Here’s a very recent BangerNomics example. My 85 year old mother-in-law (who lives solely on state pension and benefits) had run around in an S reg (1999) VW Passat Estate for around 12 years. She had to fork out a few hundred quid in maintenance costs each year but it was still incredibly cheap motoring.
At the cars last MOT, at 22 years old, the repairs became uneconomical so she binned it and bought a 2009 VW Golf Estate with 161,000 mikes on the clock for £1k. Unfortunately, after just one month (whilst still getting used to the car) she managed to scrape it down the side of a stone wall (she lives out in the sticks). She got a quote for repairs of £750. As she doesn’t intend to drive for much longer, she went to her insurers who, as we expected, said that the car was uneconomical to repair and would be written off. They offered her £2,000 for the car (they didn’t ask about the mileage which, come to think of it, insurers don’t, so they had obviously valued it on average mileage).

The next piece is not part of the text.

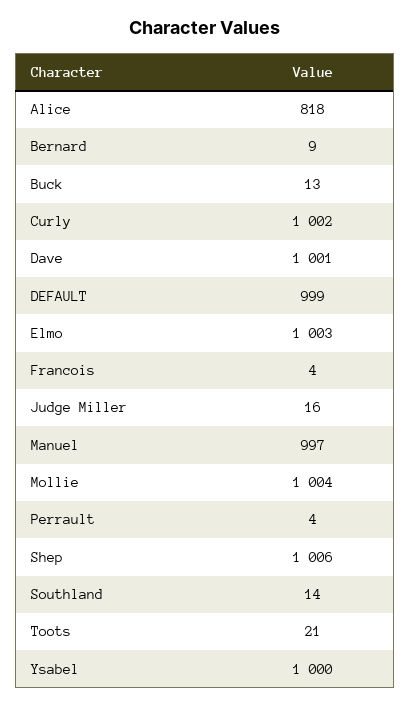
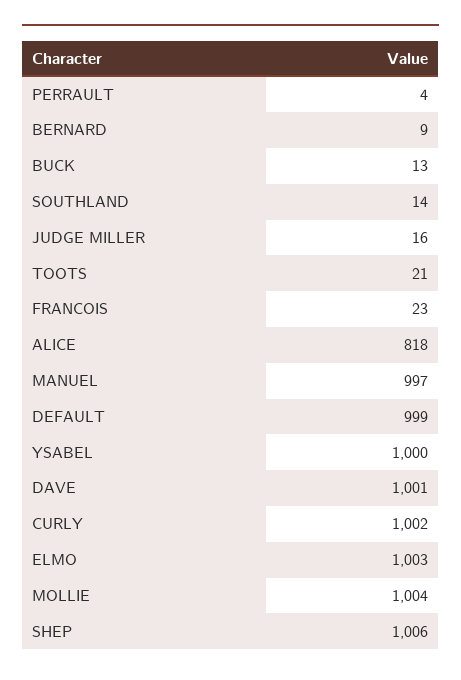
Francois: 4 -> 23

Now here’s where it gets bizarre and I still don’t understand it (never having written a car off myself, thankfully). As it was a category N write off (cosmetic only) they let her buy the car back for just £200 so, after paying that and her £50 excess she had the car back plus £1,750. She put the car in for repair (cost £750) and now has the repaired car back plus £1,000 in her pocket. As she had protected No Claims Discount, her insurance continued unaffected. I still can’t get my head around it as it seems nuts to me, but that’s what’s happened!